The biggest unknown with cultured meat: will people eat it? The potential market could be huge. Global meat consumption averages 94.8 pounds per person a year, and that amount is expected to rise as much as 76 percent by 2050. In carnivorous countries like Australia and the US, the average person eats between 220 and 240 pounds of meat and poultry a year. In 2016, 673 American consumers were surveyed on the subject: 65 percent said they’d definitely or probably try it, although even those willing expressed doubts about whether it would replace farmed meat in the diets or how much more they’d be willing to pay for it. A 2013 Dutch focus group found that the more people learned about it, the more open they were to it.

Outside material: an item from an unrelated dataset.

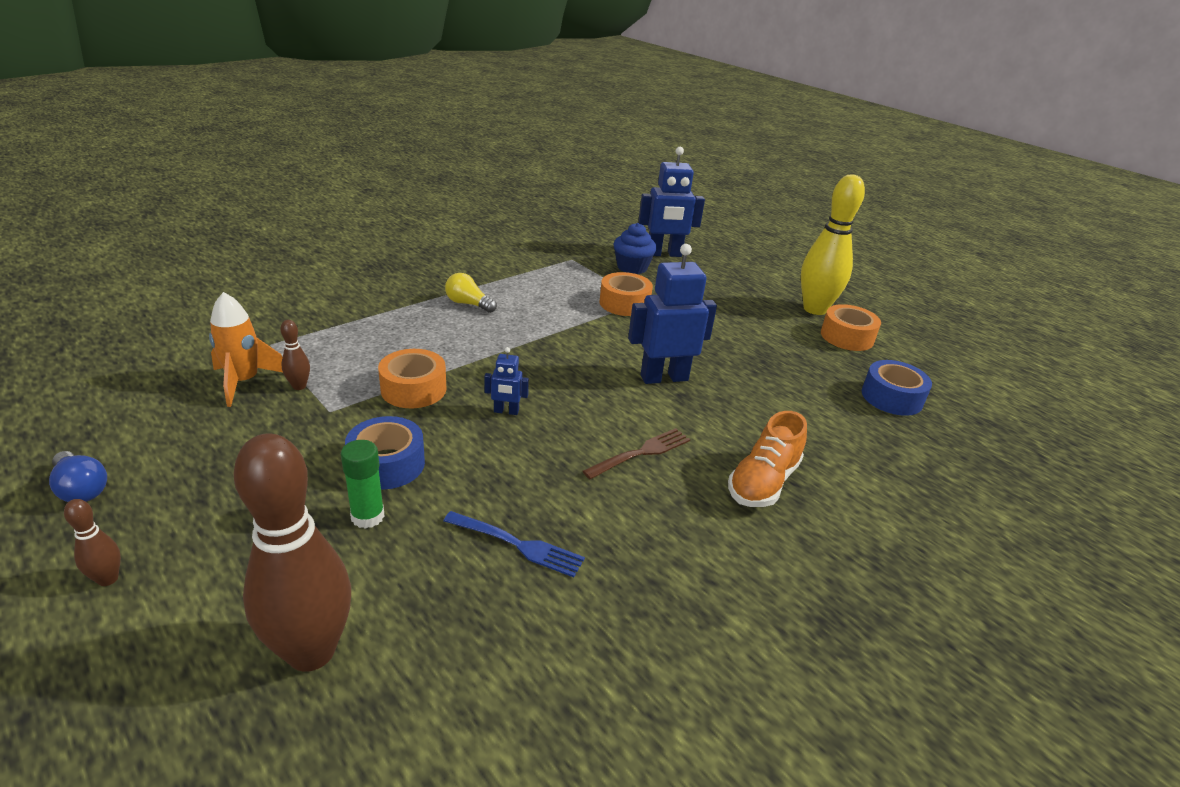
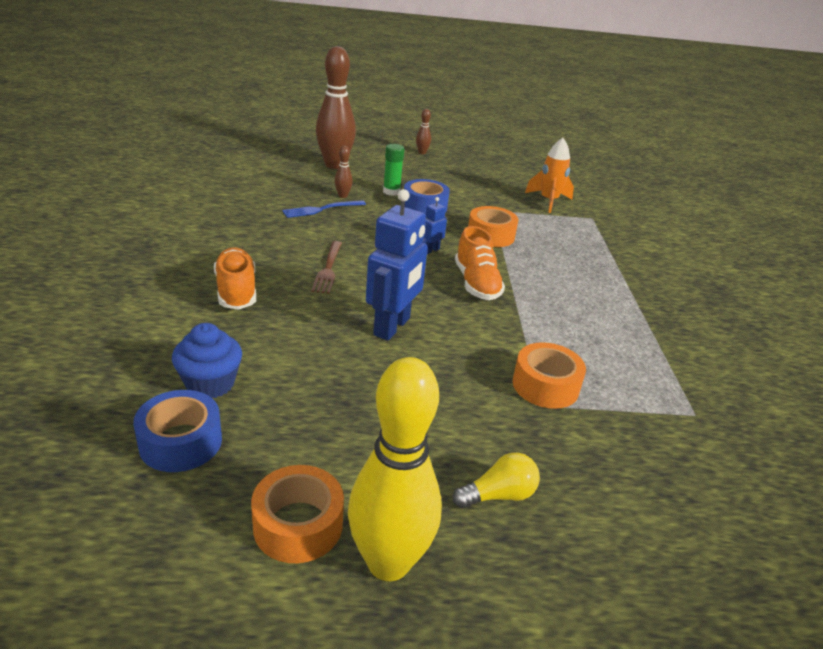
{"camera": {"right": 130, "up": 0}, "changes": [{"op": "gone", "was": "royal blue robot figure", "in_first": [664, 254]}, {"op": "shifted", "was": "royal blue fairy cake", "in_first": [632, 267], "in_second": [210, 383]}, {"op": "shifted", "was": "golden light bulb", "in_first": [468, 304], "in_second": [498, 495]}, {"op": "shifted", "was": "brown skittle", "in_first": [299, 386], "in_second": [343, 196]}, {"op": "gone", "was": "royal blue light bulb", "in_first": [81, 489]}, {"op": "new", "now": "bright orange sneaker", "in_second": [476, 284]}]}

The battle for the bellies of meat-eaters may depend on its name. Proponents and manufacturers favor the term “clean meat”– instead of “lab-grown meat,” “in vitro meat” or “cultured meat.” “Consumers have an aversion to new food technology, so they might avoid ‘lab-grown meat,’” Reece says. “I prefer the term ‘clean meat,’ to keep the focus on the ethical and food safety implications. In the long run, though, I think this product will simply be called ‘meat’, because that’s what it is.” More likely, the debate could be won or lost by something less fussy than semantics — namely, does it taste good? “At least four companies have done public tastings,” says Specht, who is a clean meat partisan and advocate. “People raved about it.” On the other hand, a TED colleague once tried a cultured beef burger; when asked about the flavor, he shuddered and shook his head.
Ultimately, Reece believes practicality will prevail. “I do think most people will recognize the moral demand for clean meat, especially due to concern for animals and the urgency of climate change,” he says. But he believes that even if you have less optimism than he does about humanity’s motivations, as long as clean meat is more efficient than breeding and killing animals for food, we may stop animal farming out of our own self-interest.